Rincian tugas: Dari teks tentang warga Rohingya di bawah, ambil bagian yang dimulai dengan "Dari salah satu" dan berlanjut hingga "antar kedua kelompok.", tanpa mengubah satu kata pun.

Dari salah satu sumber lain juga disebutkan, Warga Rohingnya adalah komunitas yang mayoritasnya Muslim, dan tinggal di negara bagian Rakhine yang berjumlah sekitar sejuta jiwa dan bukan merupakan kelompok masyarakat terbesar di Rakhine. Sebagian besar warga Rakhine beragama Buddha. Komunitas warga Rakhine merasa didiskriminasi secara budaya, juga tereksploitasi secara ekonomi dan disingkirkan secara politis oleh pemerintah pusat, yang didominasi etnis Burma. Dalam konteks spesial ini, Rohingya dianggap warga Rakhine sebagai saingan tambahan dan ancaman bagi identitas mereka sendiri. Inilah peyebab utama ketegangan di negara bagian itu, dan telah mengakibatkan sejumlah konflik senjata antar kedua kelompok.

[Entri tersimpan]
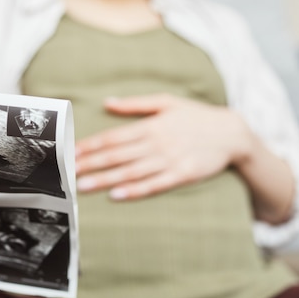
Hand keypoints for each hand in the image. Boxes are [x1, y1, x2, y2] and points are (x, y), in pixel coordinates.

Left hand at [75, 94, 252, 199]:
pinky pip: (155, 184)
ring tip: (83, 186)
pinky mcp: (183, 175)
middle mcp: (157, 142)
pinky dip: (135, 190)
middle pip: (116, 155)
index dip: (90, 145)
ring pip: (131, 171)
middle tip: (67, 174)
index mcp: (151, 125)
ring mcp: (170, 159)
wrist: (231, 132)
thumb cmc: (196, 116)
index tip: (71, 153)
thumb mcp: (167, 102)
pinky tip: (117, 195)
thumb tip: (107, 102)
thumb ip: (136, 104)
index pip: (113, 137)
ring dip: (105, 179)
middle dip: (90, 164)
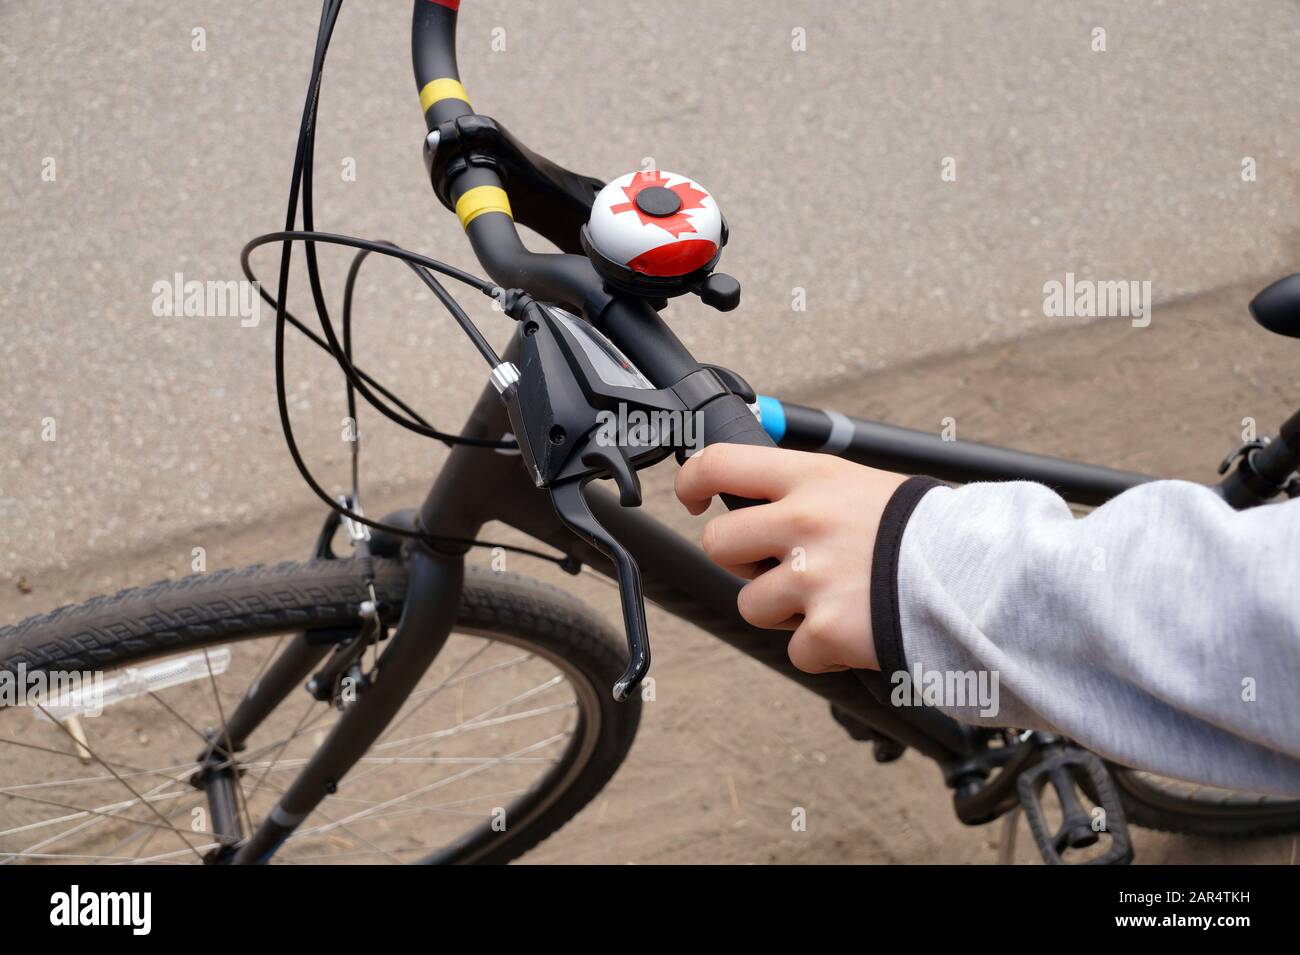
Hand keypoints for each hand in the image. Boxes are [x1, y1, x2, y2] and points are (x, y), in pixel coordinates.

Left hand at [675, 444, 907, 672]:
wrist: (979, 577)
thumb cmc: (927, 533)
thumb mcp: (866, 486)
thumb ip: (812, 491)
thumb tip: (764, 496)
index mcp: (812, 479)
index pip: (722, 463)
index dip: (694, 482)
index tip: (693, 498)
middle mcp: (802, 522)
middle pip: (720, 543)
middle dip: (741, 562)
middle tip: (778, 566)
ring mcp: (810, 578)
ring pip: (751, 603)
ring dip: (783, 611)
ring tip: (832, 599)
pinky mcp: (825, 629)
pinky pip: (795, 650)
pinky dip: (820, 651)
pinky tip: (854, 629)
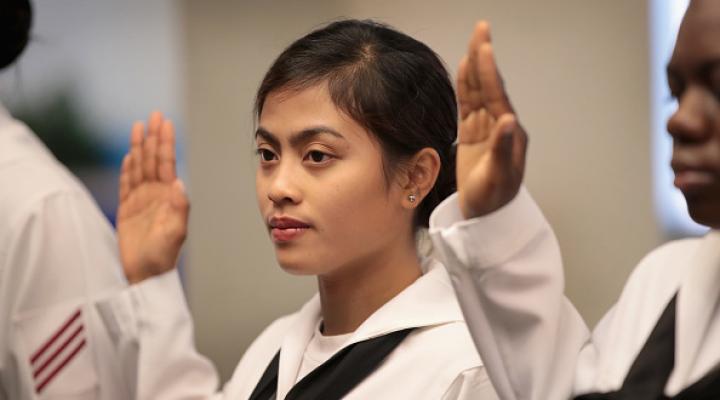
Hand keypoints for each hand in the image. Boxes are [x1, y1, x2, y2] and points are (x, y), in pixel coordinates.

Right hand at [117, 111, 188, 283]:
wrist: (146, 275)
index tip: (165, 122)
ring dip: (139, 147)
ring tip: (139, 127)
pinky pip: (126, 184)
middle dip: (153, 137)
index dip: (164, 142)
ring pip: (139, 167)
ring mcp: (141, 201)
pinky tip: (130, 156)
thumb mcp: (175, 232)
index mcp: (169, 196)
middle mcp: (156, 194)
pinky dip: (127, 169)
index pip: (166, 163)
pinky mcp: (127, 210)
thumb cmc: (163, 256)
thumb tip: (179, 182)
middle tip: (154, 115)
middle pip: (153, 159)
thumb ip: (179, 207)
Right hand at [456, 21, 527, 218]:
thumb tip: (509, 120)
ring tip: (474, 43)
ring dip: (476, 68)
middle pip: (490, 86)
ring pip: (480, 92)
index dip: (489, 70)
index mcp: (509, 133)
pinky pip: (469, 105)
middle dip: (484, 58)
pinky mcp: (473, 136)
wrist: (486, 217)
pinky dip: (466, 87)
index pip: (497, 95)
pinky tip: (465, 72)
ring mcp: (486, 129)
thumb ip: (503, 148)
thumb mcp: (499, 178)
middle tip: (482, 29)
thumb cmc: (494, 201)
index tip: (484, 46)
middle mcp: (500, 126)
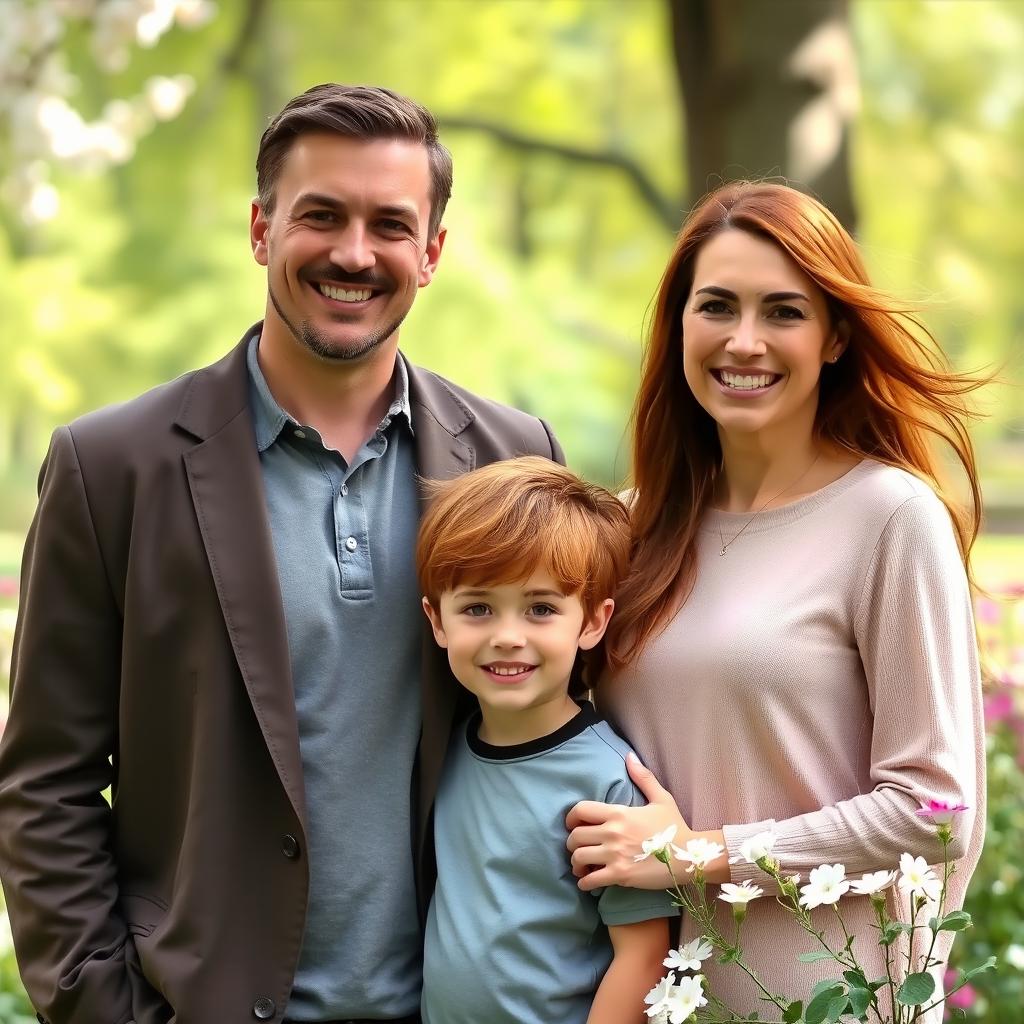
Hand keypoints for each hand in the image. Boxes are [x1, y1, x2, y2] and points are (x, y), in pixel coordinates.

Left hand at [566, 753, 690, 891]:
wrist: (690, 856)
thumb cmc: (674, 827)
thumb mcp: (661, 798)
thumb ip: (643, 777)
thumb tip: (629, 756)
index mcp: (619, 813)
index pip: (580, 810)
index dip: (570, 818)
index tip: (573, 825)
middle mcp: (613, 832)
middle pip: (575, 836)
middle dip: (572, 843)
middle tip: (578, 848)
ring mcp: (616, 855)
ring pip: (579, 857)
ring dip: (576, 863)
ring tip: (582, 866)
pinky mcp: (621, 876)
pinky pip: (591, 880)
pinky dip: (584, 883)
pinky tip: (587, 882)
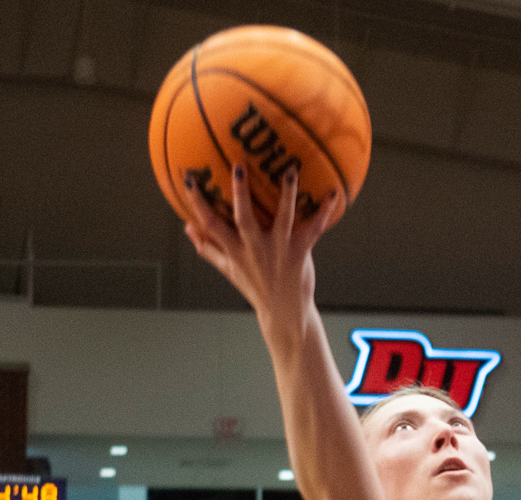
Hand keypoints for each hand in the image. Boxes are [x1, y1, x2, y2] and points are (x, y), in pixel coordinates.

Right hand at [180, 164, 339, 332]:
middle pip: (244, 218)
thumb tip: (187, 226)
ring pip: (283, 218)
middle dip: (240, 193)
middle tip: (238, 166)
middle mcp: (255, 249)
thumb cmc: (255, 286)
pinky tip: (333, 193)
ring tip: (290, 171)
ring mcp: (279, 250)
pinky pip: (314, 228)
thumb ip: (207, 247)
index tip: (188, 179)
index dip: (197, 203)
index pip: (211, 224)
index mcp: (235, 251)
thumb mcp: (228, 269)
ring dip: (287, 194)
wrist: (284, 312)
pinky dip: (324, 211)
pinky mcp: (300, 252)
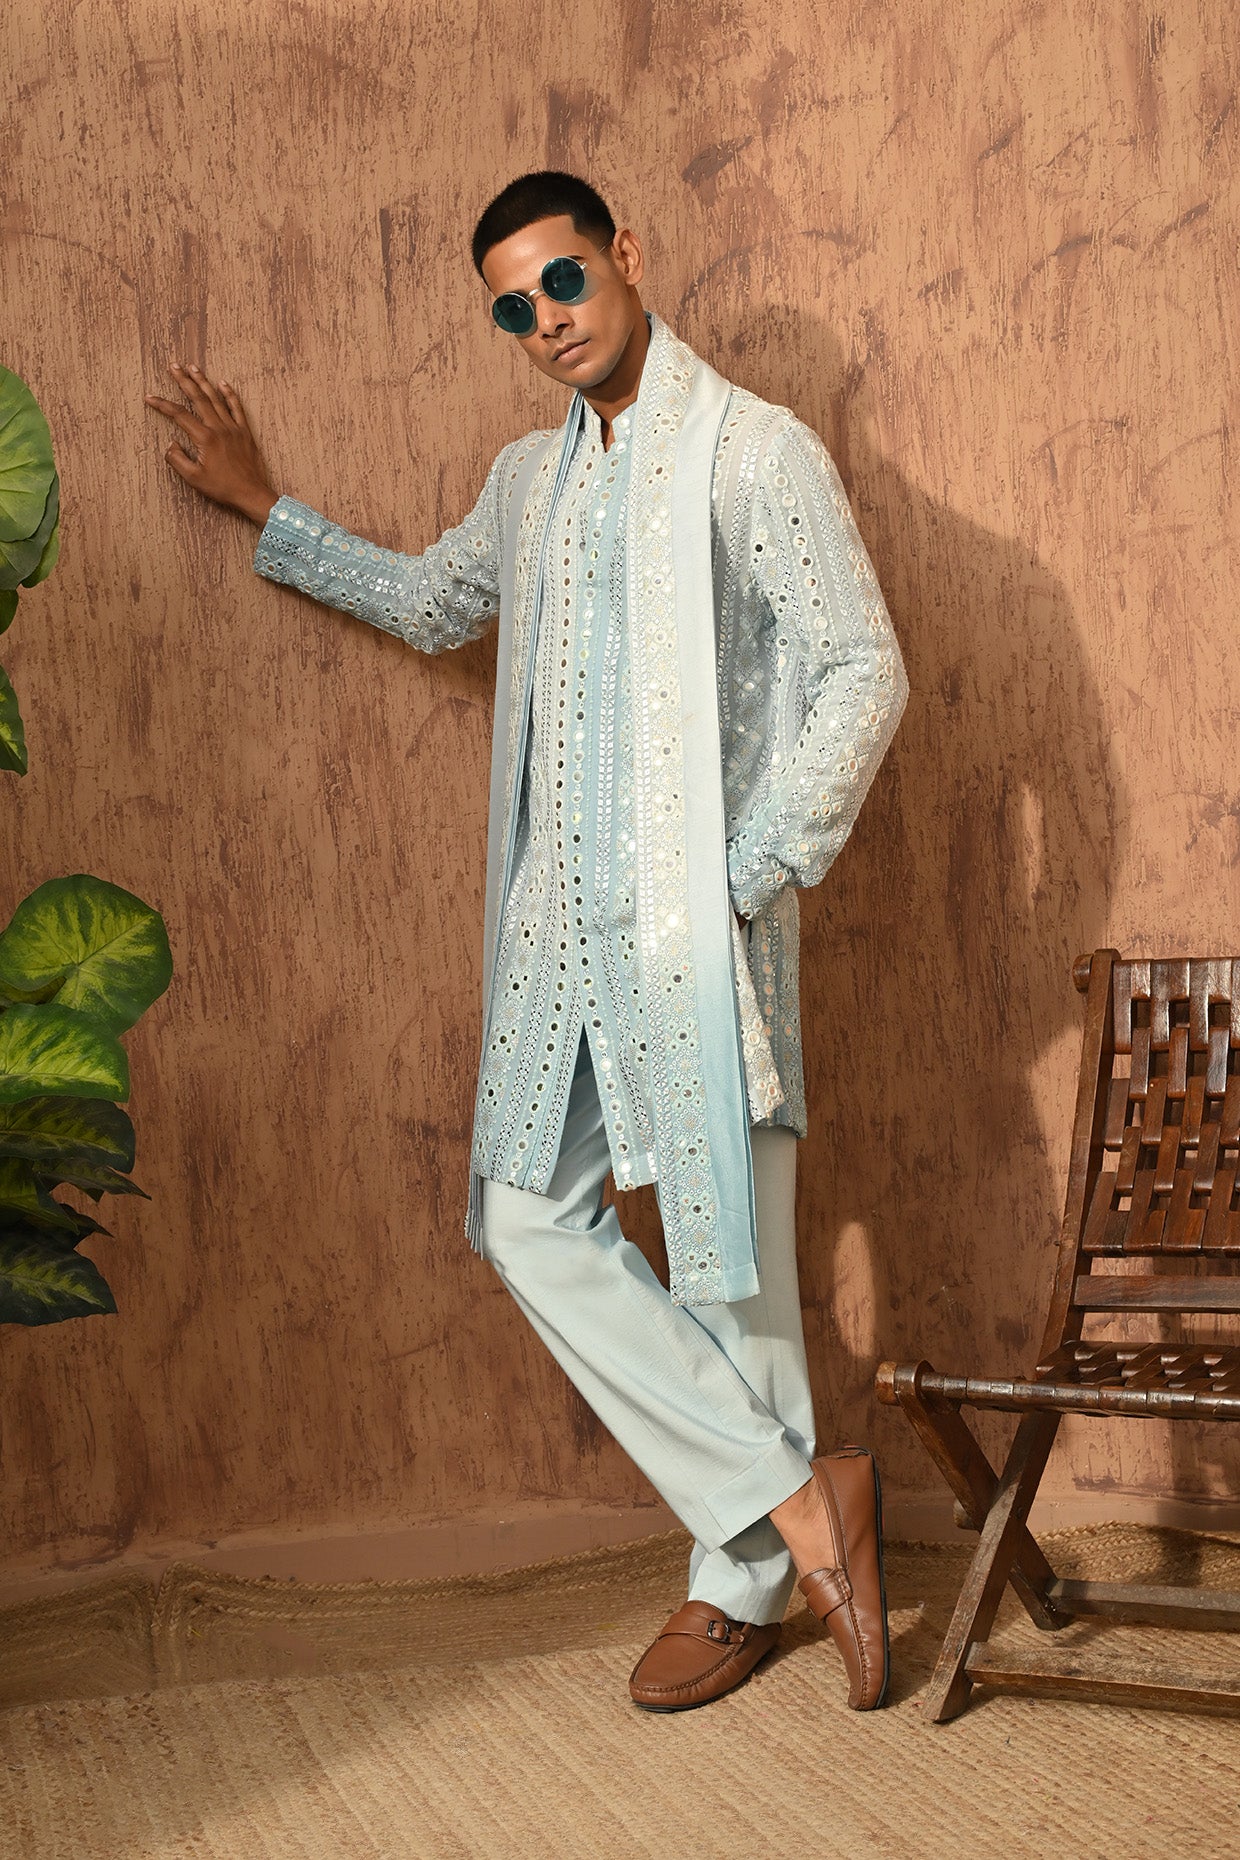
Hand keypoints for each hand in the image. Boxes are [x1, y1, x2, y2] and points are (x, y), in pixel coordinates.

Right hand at [145, 364, 277, 525]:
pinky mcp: (245, 432)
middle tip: (174, 366)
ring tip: (193, 368)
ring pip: (216, 399)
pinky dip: (230, 394)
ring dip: (203, 382)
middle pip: (198, 398)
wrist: (251, 493)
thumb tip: (171, 445)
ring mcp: (234, 428)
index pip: (179, 415)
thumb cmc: (223, 488)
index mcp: (205, 438)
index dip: (162, 405)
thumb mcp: (194, 478)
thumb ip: (177, 459)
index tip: (150, 397)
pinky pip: (237, 408)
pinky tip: (223, 383)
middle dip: (184, 380)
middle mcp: (219, 428)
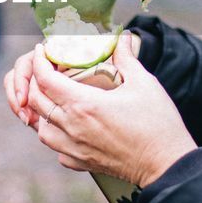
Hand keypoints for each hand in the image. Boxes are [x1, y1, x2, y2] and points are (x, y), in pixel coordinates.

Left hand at [3, 33, 194, 186]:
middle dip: (35, 81)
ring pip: (41, 129)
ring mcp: (74, 149)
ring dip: (42, 111)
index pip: (46, 79)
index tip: (42, 50)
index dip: (39, 61)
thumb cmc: (158, 123)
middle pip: (37, 102)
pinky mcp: (81, 163)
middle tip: (45, 69)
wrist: (166, 164)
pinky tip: (68, 128)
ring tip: (53, 99)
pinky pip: (56, 150)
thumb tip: (122, 38)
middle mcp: (72, 127)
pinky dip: (56, 136)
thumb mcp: (144, 83)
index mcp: (84, 104)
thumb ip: (126, 58)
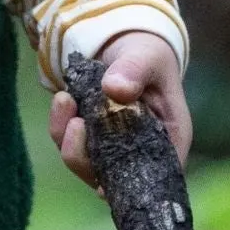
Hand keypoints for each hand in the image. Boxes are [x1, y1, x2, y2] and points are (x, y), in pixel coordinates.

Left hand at [49, 31, 190, 186]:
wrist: (122, 45)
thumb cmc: (147, 56)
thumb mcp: (147, 55)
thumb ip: (135, 69)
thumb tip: (115, 89)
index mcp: (168, 137)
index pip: (158, 175)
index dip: (134, 184)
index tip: (105, 177)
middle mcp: (140, 150)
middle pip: (113, 178)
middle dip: (87, 158)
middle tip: (77, 124)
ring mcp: (111, 147)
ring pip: (85, 163)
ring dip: (68, 139)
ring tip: (65, 100)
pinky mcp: (89, 138)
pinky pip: (68, 144)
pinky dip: (60, 126)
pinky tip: (63, 99)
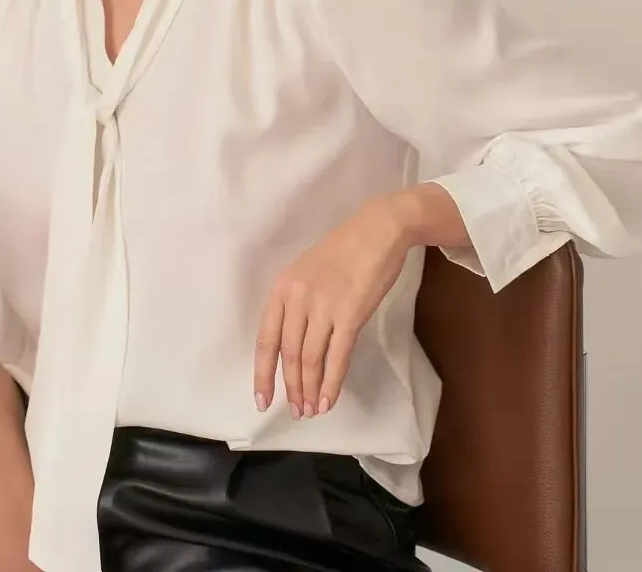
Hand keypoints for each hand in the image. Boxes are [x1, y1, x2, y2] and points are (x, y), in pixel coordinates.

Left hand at [253, 194, 411, 419]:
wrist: (378, 230)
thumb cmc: (345, 250)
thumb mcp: (307, 271)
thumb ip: (297, 304)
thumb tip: (292, 345)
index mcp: (282, 287)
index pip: (265, 339)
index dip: (263, 373)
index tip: (263, 399)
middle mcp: (297, 298)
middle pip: (289, 354)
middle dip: (291, 387)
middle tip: (296, 411)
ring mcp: (323, 306)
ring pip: (311, 360)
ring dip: (310, 389)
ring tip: (312, 409)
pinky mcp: (350, 314)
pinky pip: (337, 356)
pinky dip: (332, 383)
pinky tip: (330, 399)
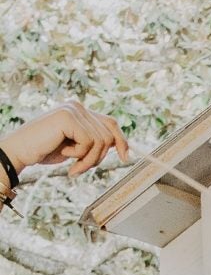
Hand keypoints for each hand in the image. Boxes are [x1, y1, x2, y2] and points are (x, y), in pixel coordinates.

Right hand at [1, 101, 127, 175]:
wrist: (21, 151)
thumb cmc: (46, 150)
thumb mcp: (77, 146)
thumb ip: (94, 141)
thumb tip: (120, 146)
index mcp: (79, 111)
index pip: (111, 123)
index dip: (122, 140)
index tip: (126, 157)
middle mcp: (77, 106)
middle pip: (109, 135)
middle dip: (99, 157)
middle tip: (81, 167)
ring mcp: (72, 110)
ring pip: (101, 142)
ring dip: (89, 160)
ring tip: (72, 164)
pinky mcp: (68, 117)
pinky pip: (89, 143)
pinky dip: (80, 156)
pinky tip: (64, 154)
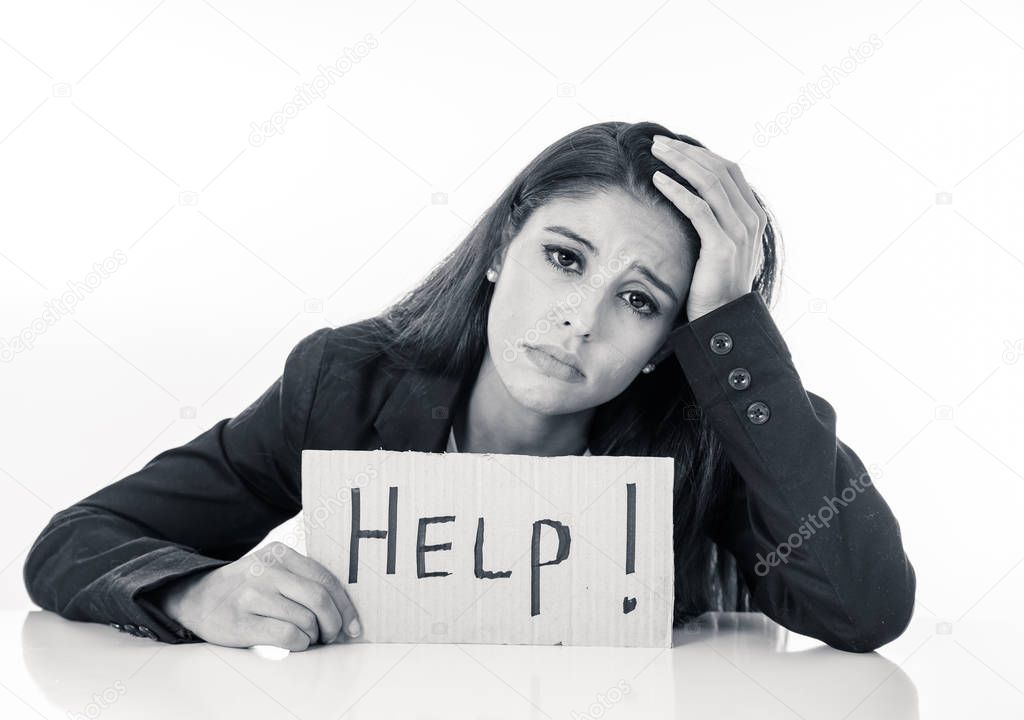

Hasil latihan:
Dari salah satu sumber lain juga disebutkan, Warga Rohingnya adalah komunitas yang mayoritasnya Muslim, dan tinggal di negara bagian Rakhine yang berjumlah sekitar sejuta jiwa dan bukan merupakan kelompok masyarakat terbesar di Rakhine. Sebagian besar warga Rakhine beragama Buddha. Komunitas warga Rakhine merasa didiskriminasi secara budaya, juga tereksploitasi secara ekonomi dan disingkirkan secara politis oleh pemerintah pusat, yang didominasi etnis Burma. Dalam konteks spesial ini, Rohingya dianggap warga Rakhine sebagai saingan tambahan dan ancaman bagi identitas mereka sendiri. Inilah peyebab utama ketegangan di negara bagian itu, dan telah mengakibatkan sejumlah konflik senjata antar kedua kelompok.